#### Work task:
In how many lines of the records does the word "APERTURE" appear? Reply with the number and nothing else.

#### Available records:

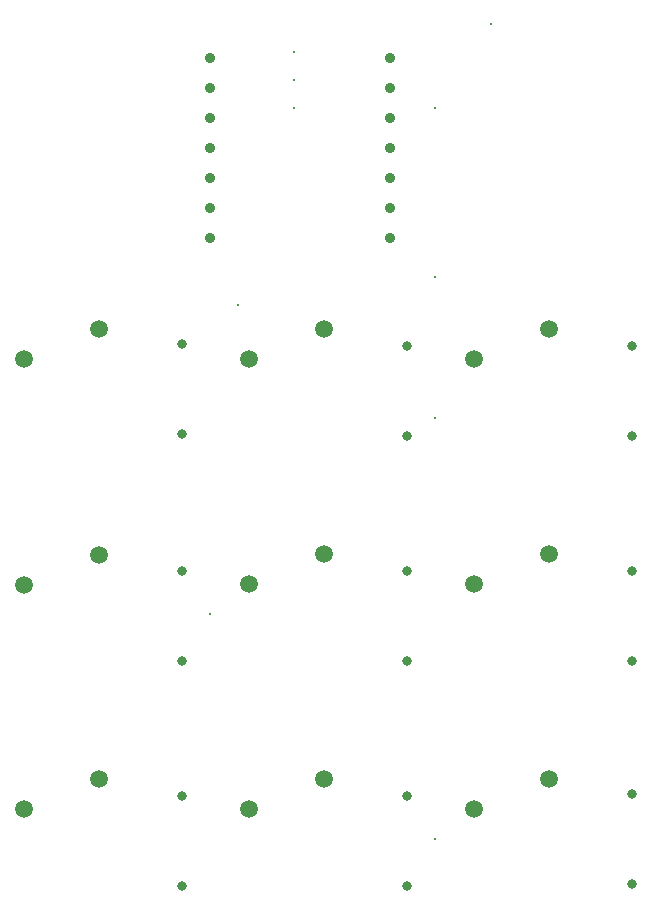
<source format=gbr>
%TF.GenerationSoftware,KiCad,Pcbnew,8.0.8*%
%TF.CreationDate,2025-02-11T16:18:02-05:00*%
%TF.ProjectId,FrutigerAeroNumPad,46727574-6967-4657-9241-65726f4e756d,rev?*%
%TF.SameCoordinates,Original*%
%TF.FileFunction,Plated,1,2,PTH,Drill*%
%TF.FilePolarity,Positive*%
%FSLAX46Y46*%
G04 Gerber Fmt 4.6, Leading zero omitted, Abs format (unit mm)*
G04 Created by KiCad (PCBNEW 8.0.8) date 2025-02-11 16:18:02*
%MOMM*%
%LPD*%
G01*
G04 APERTURE LIST*
%TA.AperFunction,ViaDrill*%
%ADD10C,0.300000*%
%TD*%
%TA.AperFunction,ComponentDrill*%
%ADD11C,0.800000*%
%TD*%
%TA.AperFunction,ComponentDrill*%
%ADD12C,0.889000*%
%TD*%
%TA.AperFunction,ComponentDrill*%
%ADD13C,1.500000*%
%TD*%
G04 APERTURE END LIST*
D10*
X141446250Y-97948750D03*
X143827500Y-71755000D03*
X148590000Y-50323750D03*
X148590000Y-52705000D03*
X148590000Y-55086250D03*
X160496250Y-55086250D03*
X160496250Y-69373750D03*
X160496250Y-81280000D03*
X160496250Y-116998750D03*
X165258750Y-47942500D03*
D11*
%TO.C,D1*%
X139065000Y-75088750D03*
X139065000Y-82708750D03*
%TO.C,D4*%
X139065000Y-94236250D03*
X139065000Y-101856250D03*
%TO.C,D7*%
X139065000Y-113286250D03*
X139065000Y-120906250D03*
%TO.C,D2*%
X158115000Y-75186250D03*
X158115000Y-82806250D03*
%TO.C,D5*%
X158115000Y-94236250D03*
X158115000Y-101856250D03*
%TO.C,D8*%
X158115000Y-113286250D03*
X158115000Y-120906250D03*
%TO.C,D3*%
X177165000Y-75186250D03*
X177165000Y-82806250D03*
%TO.C,D6*%
X177165000Y-94236250D03*
X177165000Y-101856250D03*
%TO.C,D9*%
X177165000Y-113188750D03*
X177165000Y-120808750D03*
D12*
%TO.C,U1*%
X141446250Y-50872500D03*
X141446250Y-53412500D03*
X141446250Y-55952500D03*
X141446250Y-58492500D03*
X141446250Y-61032500D03*
X141446250Y-63572500D03*
X141446250Y-66112500D03*
X156686250Y-50872500D03*
X156686250Y-53412500D03*
X156686250Y-55952500D03*
X156686250Y-58492500D03*
X156686250Y-61032500D03*
X156686250Y-63572500D03*
X156686250Y-66112500D03*
D13*
%TO.C,S1*%
X125730000Y-76358750D03*
%TO.C,S4*%
X125730000Y-95428750D03*
%TO.C,S7*%
X125730000Y-114458750D03*
%TO.C,S1*%
X132080000Y-73818750D03*
%TO.C,S4*%
X132080000Y-92888750D03*
%TO.C,S7*%
X132080000Y-111918750D03*
%TO.C,S2*%
X144780000Y-76358750D03*
%TO.C,S5*%
X144780000Y-95408750D03*
%TO.C,S8*%
X144780000Y-114458750D03*
%TO.C,S2*%
X151130000Y-73818750D03*
%TO.C,S5*%
X151130000Y-92868750D03*
%TO.C,S8*%
X151130000Y-111918750D03*
%TO.C,S3*%
X163830000Y-76358750D03*
%TO.C,S6*%
X163830000Y-95408750D03*
%TO.C,S9*%
X163830000Y-114458750D03*
%TO.C,S3*%
X170180000Y-73818750D03*
%TO.C,S6*%
X170180000Y-92868750D03*
%TO.C,S9*%
X170180000Y-111918750D03*
M02*

</source>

#### Result below:
2